● TASK TO COMPLETE: Repeat exactly the lines of the material below that run from the "distribution. However, this" line to the "historically in similar" line, including both, and do not carry over any pictures.

● EXERCISE MATERIALS:
- - - - - - -

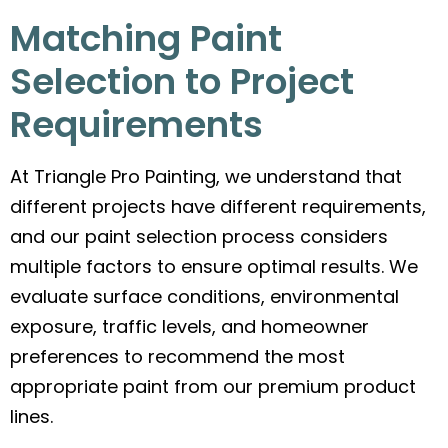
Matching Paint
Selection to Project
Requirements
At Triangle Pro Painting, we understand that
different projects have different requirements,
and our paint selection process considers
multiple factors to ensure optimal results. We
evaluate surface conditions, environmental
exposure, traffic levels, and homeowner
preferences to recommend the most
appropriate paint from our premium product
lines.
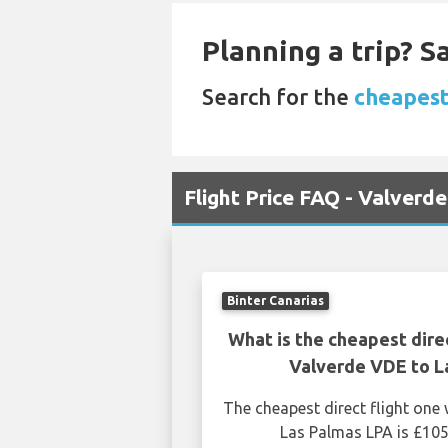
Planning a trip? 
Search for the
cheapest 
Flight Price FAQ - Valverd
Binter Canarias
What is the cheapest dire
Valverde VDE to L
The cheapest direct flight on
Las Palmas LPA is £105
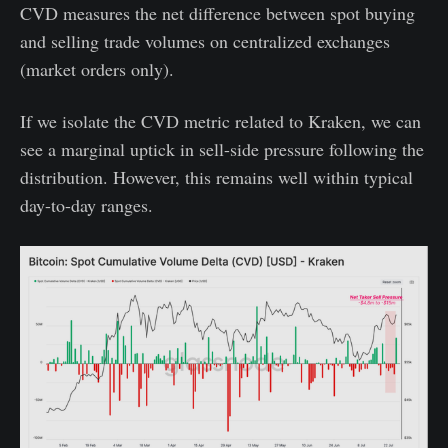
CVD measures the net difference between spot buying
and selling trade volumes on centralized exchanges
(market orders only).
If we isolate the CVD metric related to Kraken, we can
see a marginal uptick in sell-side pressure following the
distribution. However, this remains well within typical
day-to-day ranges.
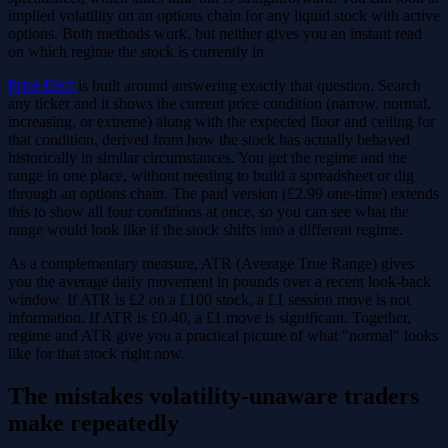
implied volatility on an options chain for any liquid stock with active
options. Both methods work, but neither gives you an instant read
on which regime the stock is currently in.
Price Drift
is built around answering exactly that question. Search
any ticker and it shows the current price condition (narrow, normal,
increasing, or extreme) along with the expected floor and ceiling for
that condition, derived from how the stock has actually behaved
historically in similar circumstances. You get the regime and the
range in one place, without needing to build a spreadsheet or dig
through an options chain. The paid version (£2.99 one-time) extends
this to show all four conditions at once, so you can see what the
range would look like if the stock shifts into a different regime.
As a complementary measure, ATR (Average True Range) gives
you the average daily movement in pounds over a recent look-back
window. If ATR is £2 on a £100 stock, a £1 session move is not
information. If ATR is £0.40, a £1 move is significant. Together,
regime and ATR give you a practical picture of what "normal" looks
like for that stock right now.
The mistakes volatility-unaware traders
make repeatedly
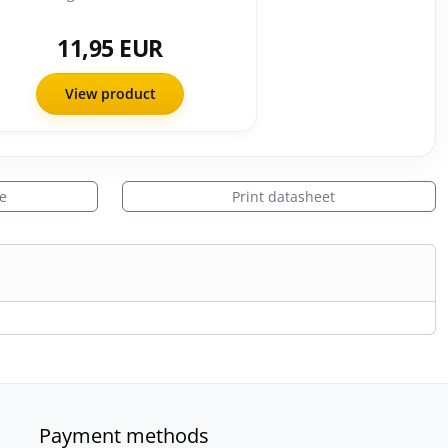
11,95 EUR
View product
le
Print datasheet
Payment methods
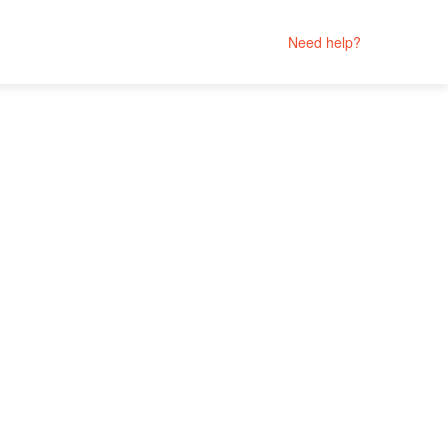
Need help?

- - - - - - -

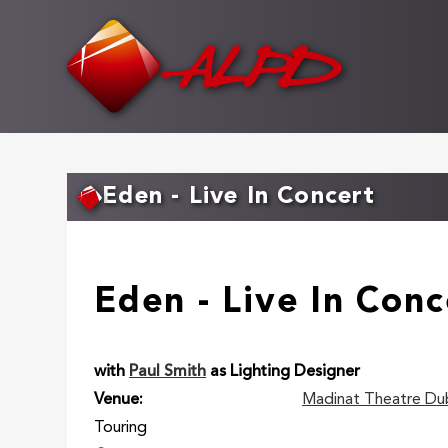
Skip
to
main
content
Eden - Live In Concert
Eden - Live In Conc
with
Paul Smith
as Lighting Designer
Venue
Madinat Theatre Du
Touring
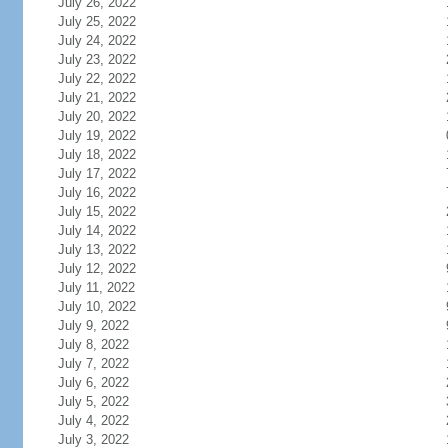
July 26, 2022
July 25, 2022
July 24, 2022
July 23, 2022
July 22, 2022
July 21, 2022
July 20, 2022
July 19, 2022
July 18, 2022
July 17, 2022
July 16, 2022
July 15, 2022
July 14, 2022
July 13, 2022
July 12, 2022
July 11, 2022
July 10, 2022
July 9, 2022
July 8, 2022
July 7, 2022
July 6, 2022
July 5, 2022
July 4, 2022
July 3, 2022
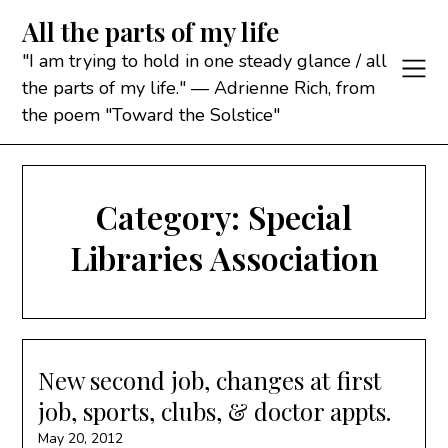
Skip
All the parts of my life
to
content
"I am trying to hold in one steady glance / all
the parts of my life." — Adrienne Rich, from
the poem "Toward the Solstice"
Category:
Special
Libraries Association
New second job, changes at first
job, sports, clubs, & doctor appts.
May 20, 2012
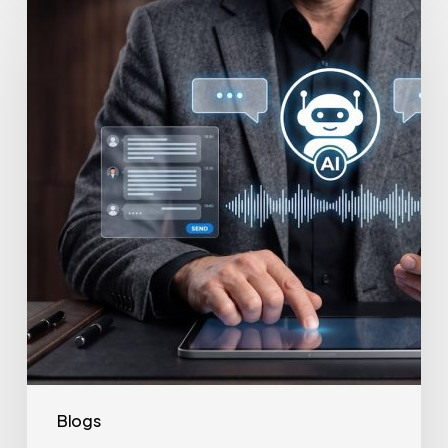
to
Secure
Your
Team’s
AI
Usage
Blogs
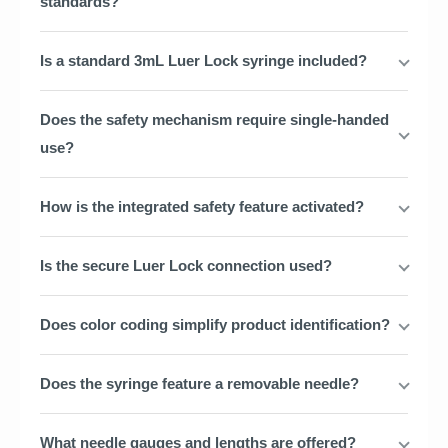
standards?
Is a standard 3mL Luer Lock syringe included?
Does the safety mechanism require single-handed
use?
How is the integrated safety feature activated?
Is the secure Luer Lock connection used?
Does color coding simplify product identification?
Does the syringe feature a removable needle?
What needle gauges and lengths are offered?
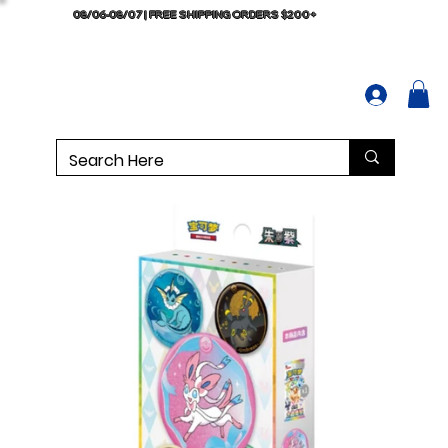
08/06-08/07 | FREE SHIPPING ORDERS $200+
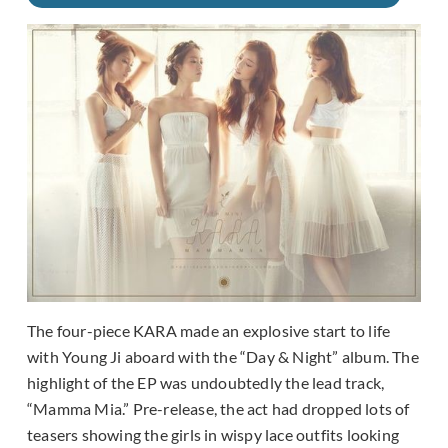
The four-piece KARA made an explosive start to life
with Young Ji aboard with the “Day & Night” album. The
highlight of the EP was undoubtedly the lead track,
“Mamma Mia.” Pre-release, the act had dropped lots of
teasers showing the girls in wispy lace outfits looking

- - - - - - -

● EXERCISE RESPONSE:
distribution. However, this remains well within typical
day-to-day ranges.
implied volatility on an options chain for any liquid stock with active
options. Both methods work, but neither gives you an instant read
on which regime the stock is currently in.
Price Drift
is built around answering exactly that question. Search
any ticker and it shows the current price condition (narrow, normal,
increasing, or extreme) along with the expected floor and ceiling for
that condition, derived from how the stock has actually behaved
historically in similar circumstances. You get the regime and the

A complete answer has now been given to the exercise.